Husbands and wives can say a lot of things that they don’t mean, or sometimes never even say anything at all and that can be just as bad. Words are powerful and can either build or demolish, and the same holds true in a marriage.
Proverbs 18:21 reminds us that “Death and life are in the power of the tongue, and those who love it will eat its fruits.” The life that flows from your relationship with your husband or wife, or the lack of it, is strongly affected by the words you speak to one another.
Here are five things that one should tell his or her spouse as often as possible.
1. “I love you.”
As obvious as it is that this phrase be exchanged, very often sometimes it’s neglected, especially in relationships that have been going on for quite a while. Couples should never think that it’s a given that both parties understand that they love each other but rather should express that love in the same way Christ endlessly displays His love for the church.
2. “You’re the only one.”
How many relationships everywhere are ruined by jealousy? And as easy as it is to dismiss that “Love is not jealous,” couples must work together in fighting off the spirit of jealousy by constantly reassuring each other of undivided devotion and loyalty.
3. “I’m proud of you.”
Spouses are each others cheerleaders. When a spouse gets a promotion or achieves a win for the family, partners should be there to cheer them on and remind them of how talented and gifted the other is. Not out of compulsion, but of a pure admiration for what God is doing through your spouse.
4. “God is in charge.”
When things get tough, and they will, it’s helpful for husbands and wives to remind each other of the unbreakable third cord that creates the strand that is their marriage. Pastors and ministers should not be our primary source of faith-building. Your spouses faith must be edified by you.

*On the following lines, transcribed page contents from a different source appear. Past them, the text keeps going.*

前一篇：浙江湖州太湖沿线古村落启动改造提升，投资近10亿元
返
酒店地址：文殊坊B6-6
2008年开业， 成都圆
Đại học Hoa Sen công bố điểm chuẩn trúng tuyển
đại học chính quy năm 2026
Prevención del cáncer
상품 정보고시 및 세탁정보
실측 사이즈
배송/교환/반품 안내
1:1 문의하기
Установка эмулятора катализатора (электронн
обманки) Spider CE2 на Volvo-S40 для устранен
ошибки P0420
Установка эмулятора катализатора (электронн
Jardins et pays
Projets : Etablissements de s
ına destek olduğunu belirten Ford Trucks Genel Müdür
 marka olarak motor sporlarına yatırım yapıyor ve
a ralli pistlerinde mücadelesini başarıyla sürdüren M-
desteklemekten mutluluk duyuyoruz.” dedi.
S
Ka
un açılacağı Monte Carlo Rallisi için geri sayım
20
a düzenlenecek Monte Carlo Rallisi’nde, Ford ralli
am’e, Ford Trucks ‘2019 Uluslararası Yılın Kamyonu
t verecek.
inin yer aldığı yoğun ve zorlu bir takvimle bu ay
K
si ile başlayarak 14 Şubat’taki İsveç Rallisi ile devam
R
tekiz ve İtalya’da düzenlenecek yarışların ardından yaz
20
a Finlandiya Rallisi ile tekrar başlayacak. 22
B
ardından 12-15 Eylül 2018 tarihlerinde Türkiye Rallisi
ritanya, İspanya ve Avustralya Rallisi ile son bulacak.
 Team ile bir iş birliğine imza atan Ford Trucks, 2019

5. “How can I serve you today?”
Galatians 6:10 says, “So then, as we have opportunity, let us do good to everyone, and especially to those who are of the household of faith.” A marriage is not built through knowing who’s in charge of what but rather by knowing how one can serve the other.
There are many other ways to express love and devotion to one another. What’s important is we do so with a heart inspired by what Christ has done for us, and a desire to turn words into actions.